Ital, Workshop 18 (Workshop)
After six months of radio silence, Germany’s Workshop label returns to the fray with their typical lack of fanfare — just, “Oh, hey, a new Workshop record!” (A low-key promotional strategy suits low-key music like Workshop’s.) Ital (Daniel Martin-McCormick) makes his first appearance on the label after a string of records for Not Not Fun, Planet Mu, and 100% Silk; he’s only the second American artist to release a solo EP on Workshop, after Madteo. I wouldn’t necessarily have lumped his work alongside that of the other Workshop regulars, but hearing him here, he’s a natural fit. “Ice Drift (Stalker Mix)” and “Slower Degrees of Separation” both follow his more technoid impulses, but they’re murky and lopsided. The latter combines dub techno with flickering, footwork-inspired rhythms, and it sounds like it’s been recorded on gear dredged up from the bottom of a silted lake; the former lets the drums wander wildly beneath deceptively smooth organ chords. With “Pulsed,” Ital peels back some of the scuzz to focus on bright, echoing arpeggios and galloping snares, serenely summoning a Detroit state of mind. (Hear samples at Hard Wax.)

Rodamaal / Manoo and Francois A, Fortune EP (Buzzin’ Fly)
Pour one out for Buzzin’ Fly. In March, Ben Watt announced that he would be pulling the plug on the boutique deep-house label, after 10 years and 70-odd releases. The imprint will soldier on as an archive label (although, sadly, much of its vinyl backstock was destroyed in the Sony warehouse fire during 2011’s London riots), and Watt will turn his attentions to a new solo project and the publication of his second book, Romany and Tom, a portrait of his father, a Glaswegian jazz musician, and his mother, a Shakespearian actress and entertainment journalist. As a send-off, Watt rescues two tracks from the vaults, but you wouldn’t necessarily guess that these were old tracks, much to their credit. Rodamaal’s “Fortune,” from 2007, is linear and tightly wound, with a gently screaming lead and lovingly worn snares; it’s a peak-time track in fine Carl Craig fashion. Manoo and Francois A.’s 2005 track “Other Places,” on the other hand, goes back to the lush, melancholic sound of classic Buzzin’ Fly releases like Justin Martin’s “Sad Piano.” The shuffling groove, disco flourishes, and watery strings tip their hat to Pepe Bradock, Chez Damier, and Black Science Orchestra. It’s sentimental without being sappy, a lovely way to go out.

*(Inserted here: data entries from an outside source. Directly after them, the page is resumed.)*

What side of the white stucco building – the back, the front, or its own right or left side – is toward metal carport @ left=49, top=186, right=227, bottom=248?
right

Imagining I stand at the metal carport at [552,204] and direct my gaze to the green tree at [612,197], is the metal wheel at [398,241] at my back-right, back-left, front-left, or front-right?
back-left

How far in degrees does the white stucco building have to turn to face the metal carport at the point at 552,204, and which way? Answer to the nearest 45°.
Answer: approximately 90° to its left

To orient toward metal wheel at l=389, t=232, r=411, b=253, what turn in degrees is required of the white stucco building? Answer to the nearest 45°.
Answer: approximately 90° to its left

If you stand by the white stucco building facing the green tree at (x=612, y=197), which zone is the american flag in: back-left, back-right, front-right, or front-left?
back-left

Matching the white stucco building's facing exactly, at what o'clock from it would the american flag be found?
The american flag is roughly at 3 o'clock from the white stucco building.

Helix, Club Constructions Vol. 4 (Night Slugs)
Night Slugs has the best imagery in the game. When SPIN interviewed Bok Bok earlier this year, he spoke in terms of “chrome and metal and broken glass”; now Helix rounds out the label’s ongoing tribute to post-industrial non-places with “Whoosh Ice Dispenser,” a hissing, spitting beast of a tune that applies 8-bar grime’s modular structure to a high-strung 909 workout. Rolling, blast-beat kick drums, relentless claps — Helix knows how to make a rhythm move. “Track Titled 1,” “Damnson,” and two “Linn Jam” versions are drum tools, essentially, but he crams them full of character; the brushed-metal textures and weird, tarnished gleam distinguish them just fine, and Helix’s signature is evident in his punishing rhythms, which hang in the balance between electro and thrash. They make melodies and bass lines seem almost middlebrow, by comparison.

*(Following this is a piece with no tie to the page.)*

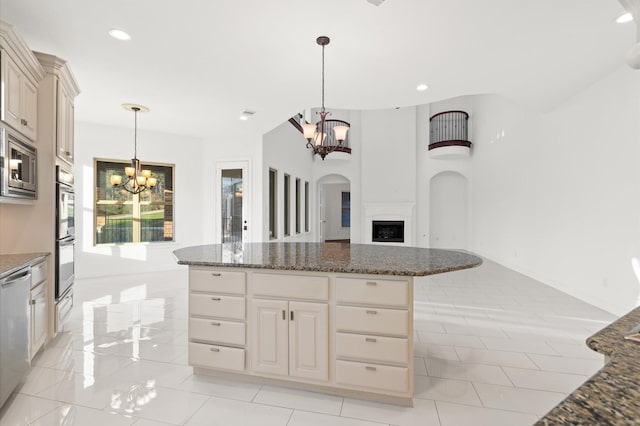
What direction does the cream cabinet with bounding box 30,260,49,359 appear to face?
to the viewer's right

Rolando, D & N’s EP (Ostgut Ton)
When it comes to techno, Detroit and Berlin are sister cities of a sort, so it feels appropriate that Rolando (of “Knights of the Jaguar” fame, and a former member of Underground Resistance) should find a new home on Ostgut Ton, the in-house label of Berghain and Panorama Bar. The thunderous “Filthy” sounds a little like the IDM-on-steroids “Junie,” from his last Ostgut EP; shuffling Latin rhythms and rich, queasy chords give the title track a rolling, roiling feel, like choppy ocean under a gunmetal sky. But the real gem here is “We Will,” which rolls out ribbons of voice over the heaviest kick drum you’ll hear this year, gradually filling in the negative space with the faintest hint of organ. Listen loud enough, and the voices begin to dart around that black hole of a kick drum like swallows performing delicate aerial maneuvers. It’s a psychoacoustic masterpiece.